In similar fashion, many elements exist as molecules; for example, two hydrogen atoms interact to form a molecule of hydrogen (H2). Now let us consider the carbon atom, which has four electrons in its outer shell.
We might question whether it tends to give them up take on four more in achieving stability. Actually, it usually does neither, but participates in the formation of molecules through sharing of its electrons.
Because of its outer shell configuration, carbon is a most versatile atom, and can form an almost infinite number of different arrangements with other atoms, for example, carbon reacts in the presence of hydrogen to form methane.
In this case, each hydrogen atom shares a pair of electrons with the carbon atom. A number of ways may be used to present the relationship of shared electrons.
The mostly used method of representing molecular relationships is the second one shown above. Each line represents a pair of shared electrons, which form a chemical bond between the two atoms involved.
Ionic Dissociation and Electrolytes
Water has been termed the universal solvent because it dissolves more substances found in nature than does any other known liquid. In living systems, practically all chemical reactions take place in an aqueous medium.
For this reason, it is important that we understand some of the fundamental types of interactions between water and the compounds that go into aqueous solution. Let us consider what happens when we mix a spoonful of sodium chloride with a point of water.
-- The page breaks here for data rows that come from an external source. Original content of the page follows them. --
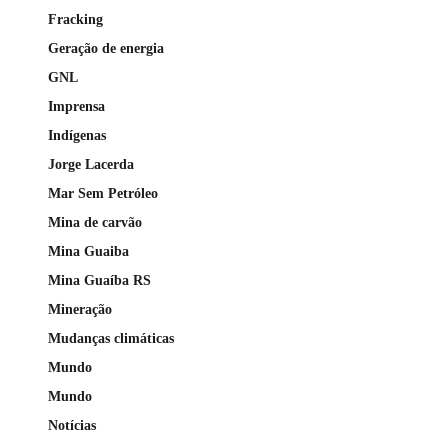
Fracking
Geração de energia
GNL
Imprensa
Indígenas
Jorge Lacerda
Mar Sem Petróleo
Mina de carvão
Mina Guaiba
Mina Guaíba RS
Mineração
Mudanças climáticas
Mundo
Mundo
Notícias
Not only does sodium chloride dissolve in water, but it also is associates, thus releasing Na+ and CI- ions into the solution. Since there are equal numbers of positively and negatively charged ions, the solution remains electrically neutral.
However, the very fact that there are ions of opposite charge in the water means that an electric current can pass through the solution. Thus compounds that ionize in water are known as electrolytes; and those which do not ionize in water are called none electrolytes.
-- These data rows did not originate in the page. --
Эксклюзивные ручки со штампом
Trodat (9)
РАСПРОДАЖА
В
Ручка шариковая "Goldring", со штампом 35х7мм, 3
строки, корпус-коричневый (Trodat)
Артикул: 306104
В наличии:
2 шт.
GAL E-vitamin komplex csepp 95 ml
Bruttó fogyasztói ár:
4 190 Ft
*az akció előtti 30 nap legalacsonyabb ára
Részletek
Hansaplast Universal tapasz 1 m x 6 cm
Fundamentally, electrolytes fall into three groups known as acids, bases, and salts. There are more technical definitions of acids, bases, and salts than the ones we have given and the chemist is often obliged to formulate such definitions.
However, these will serve us as beginning concepts, and the terms are used according to these definitions. The strength of an electrolyte is determined by the degree to which it ionizes. For example, hydrochloric acid is a strong acid because it dissociates almost completely into hydrogen and chloride ions.
In contrast, an organic acid such as acetic acid is considered to be relatively weak because only a small percentage of its molecules dissociate into ion pairs. Similarly, there are strong and weak bases and salts.